Je conçois que nous n’ayons pas qualité pour connaître d’avance les bouleversements des éléments, le destin des planètes, de la terre, des empires, des peuples et des races. Cela ne nous touche pas directement, et nous ne le savons dans le passé que grâce aux artifices de l’histoire. Mais ce qui nous regarde, ce qui est à notre portée, ce qui doit se dérouler dans la petite sphère d’années, sécrétion de notre organisme spirituel, qui nous enveloppe dans le Temps, comme leur coquille ou leur cocon enveloppe dans l’Espace le mollusque ou l’insecte, cela, et tous les événements extérieurs qui s’y rapportent, est probablement inscrit dans cette sphère. En tout cas, il serait beaucoup plus naturel qu’il l’y fût, qu’il n’est compréhensible qu’il ne l’y soit pas. Il y a là des réalités en lutte avec une illusion ; et rien ne nous empêche de croire qu’ici, comme partout ailleurs, les réalités ne finissent par vaincre l’illusion. Les réalités, c’est ce qui nous arrivera, étant déjà arrivé dans l’histoire qui surplombe la nôtre, dans l’histoire immobile et surhumaine de l’univers. L’illusion, c’est le voile opaque tramé de ces fils éphémères appelés hier, aujourd’hui et demain, que nous tissons sur ces réalités. Mais il n’est pas indispensable que tout notre être demeure éternellement dupe de cette illusion. On peut même se demander si notre extraordinaire inaptitude à connaître une chose aussi simple, aussi incontestable, aussi parfaite et aussi nécessaire que l’avenir, ne serait pas l’un des plus grands sujets d’étonnement de l’habitant d’une autre étoile qui nous visiterait.

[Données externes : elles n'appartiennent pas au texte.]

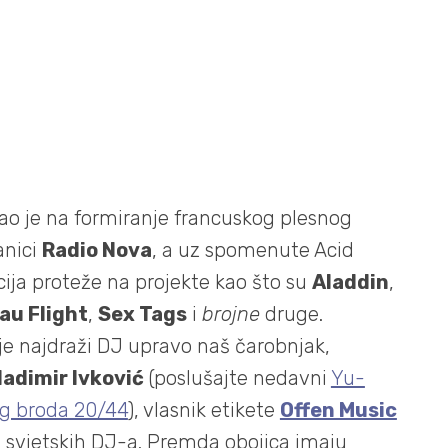
cao je na formiranje francuskog plesnog
anici
Radio Nova
, a uz spomenute Acid
ija proteže na projekte kao što su
Aladdin
,
au Flight
,
Sex Tags
i
brojne
druge.
e najdraži DJ upravo naš čarobnjak,
ladimir Ivković
(poslušajte nedavni
Yu-
og broda 20/44
), vlasnik etikete
Offen Music
ih svjetskih DJ-a. Premda obojica imaju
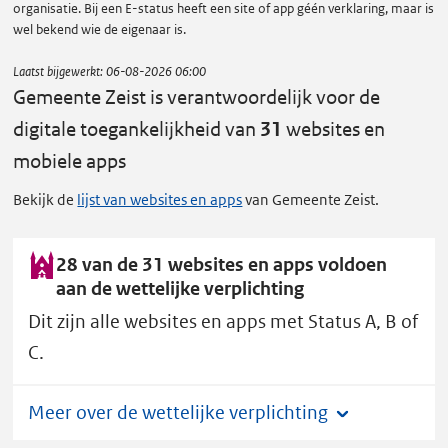
organisatie. Bij een E-status heeft een site of app géén verklaring, maar is
wel bekend wie de eigenaar is.
Laatst bijgewerkt:
06-08-2026 06:00
Gemeente Zeist is verantwoordelijk voor de
digitale toegankelijkheid van
31
websites en
mobiele apps
Bekijk de
lijst van websites en apps
van Gemeente Zeist.
28 van de 31 websites en apps voldoen
aan de wettelijke verplichting
Dit zijn alle websites en apps met Status A, B of
C.
Meer over de wettelijke verplichting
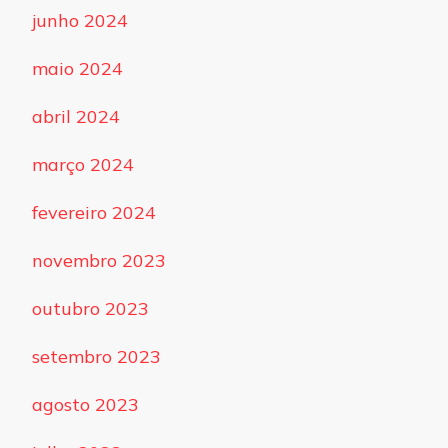
junho 2024
maio 2024
abril 2024
março 2024
fevereiro 2024
novembro 2023
outubro 2023
setembro 2023
agosto 2023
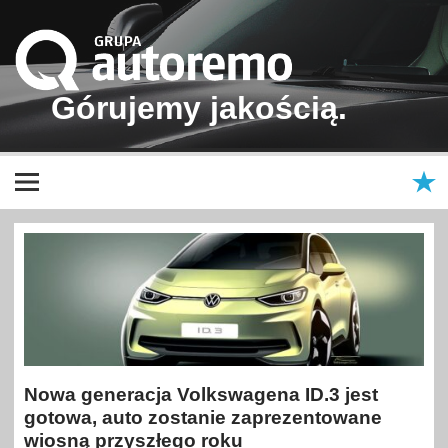
Grupa
Autoremo
Górujemy jakością.
Samochody nowe i używane – Škoda, Volkswagen, Volkswagen
Użytkowe, Renault, Mazda, Hyundai, Dacia | Autoremo – Anndora –
Autoneo | Kraków, Nowy Targ, Nowy Sącz, Bukowina Tatrzańska
Nowa generacja Volkswagena ID.3 jest
gotowa, auto zostanie zaprezentowane
wiosną przyszłego roku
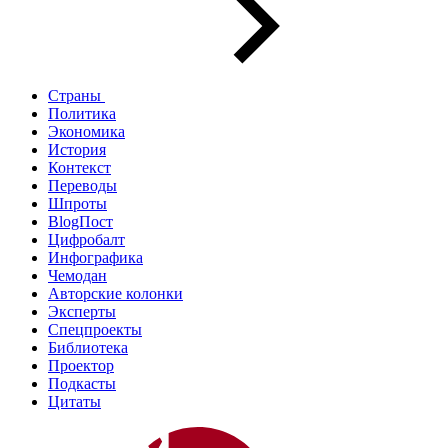
Страны
Политика
Экономика
История
Контекст
Переводы
Шпроты
BlogПост
Цифробалт
Инфографика
Чемодан
Авторские колонки
Эксперты
Спецпроекты
Библиотека
Проектор
Подкасты
Цитаты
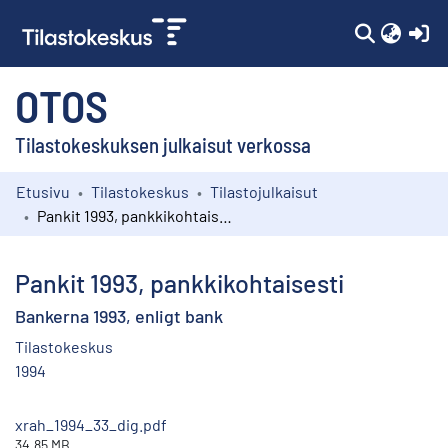
(c
OTOS
Tilastokeskuksen julkaisut verkossa
Etusivu
Tilastokeskus
Tilastojulkaisut
Kokoelmat
Pankit 1993, pankkikohtaisesti
Selaa
Pankit 1993, pankkikohtaisesti
Bankerna 1993, enligt bank
Tilastokeskus
1994
xrah_1994_33_dig.pdf
34.85 MB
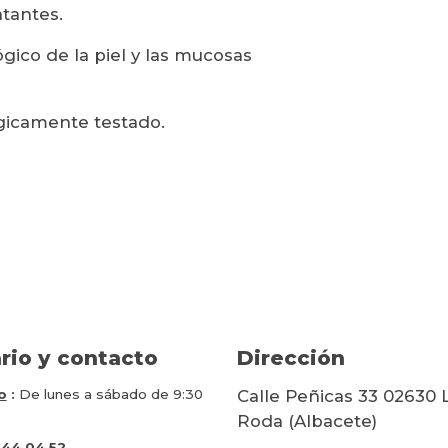
tantes.
ógico de la piel y las mucosas
ógicamente testado.
rio y contacto
Dirección
o
:
De lunes a sábado de 9:30
Calle Peñicas 33 02630 
Roda (Albacete)
 44 04 52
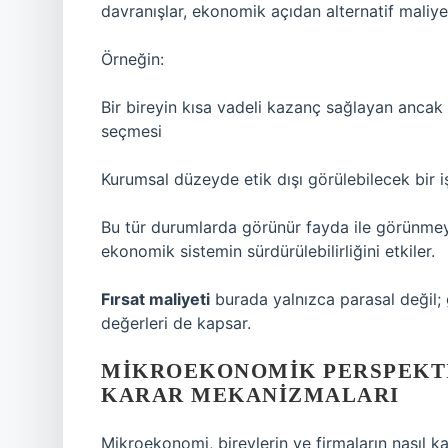
davranışlar, ekonomik açıdan alternatif maliyet
Örneğin:
Bir bireyin kısa vadeli kazanç sağlayan anca
seçmesi
Kurumsal düzeyde etik dışı görülebilecek bir iş
Bu tür durumlarda görünür fayda ile görünmeye
ekonomik sistemin sürdürülebilirliğini etkiler.
Fırsat maliyeti
burada yalnızca parasal değil; 
değerleri de kapsar.
MIKROEKONOMIK PERSPEKTIF
KARAR MEKANIZMALARI
Mikroekonomi, bireylerin ve firmaların nasıl k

Aujourd’hui, cela nous paraît si profondément impossible que nous avons peine à nous imaginer comment la réalité certaine de l’avenir réfuterait les objections que nous lui faisons au nom de l’illusion organique de notre esprit. Nous lui disons par exemple : si, au moment d’entreprendre une affaire, nous pouvions savoir que l’issue en sera malheureuse, nous ne l’entreprendrions pas ; et, dès lors, puisqu’il doit être écrit quelque part, dans le Temps, avant notre interrogation, que l’affaire n’aura pas lieu attendu que nous y renoncerons, nous ne saurions prévoir l’issue de ce qui n’aura pas eu de commencement, etc.

Pour ne pas nous égarer dans cette voie qui nous mènerait en des lieux où rien ne nous appelle, il nous suffira de nous dire que l’avenir, comme tout ce qui existe, est probablement plus cohérent et plus logique que la logique de notre imagination, et que toutes nos hésitations et nos incertitudes seront comprises dans ses prévisions. Du reste, soyons persuadés que la marche des événements ne dévierait guère si nous la connaissions d’avance. D’abord, ne sauraient l’avenir ou une partie de l’avenir, que ceux qui voudraient se donner la peine de l’apprendre ; comme ne savent le passé ou une partie de leur propre présent que ceux qui ont le courage et l’intelligence de l’interroger. Nous nous adapterions promptement aux leçons de cette science nouvelle, de même que nous nous sommes adaptés à celles de l’histoire. Nous ferions bientôt la part des maux auxquels nous nous pourrions dérober, et celle des maux inévitables. Les plus sages amoindriraient pour eux le total de ceux-ci, et les autres iraient au-devant d’eux comme ils vont maintenant au-devant de beaucoup de désastres certains et qu’il est facile de prédire. La somme de nos déboires serait un peu diminuée, mais moins que nous ne l’espérons ; car déjà notre raison sait prévoir une portion de notre avenir, sinon avec l’évidence matérielle que nous rêvons, du moins avec une certitude morale souvent satisfaisante ; et nous remarquons que la plupart des hommes ne tirent guère profit de ces prévisions si faciles. Ils négligeraient les conseils de l’avenir, comme ils entendent, sans les suivre, les avis du passé.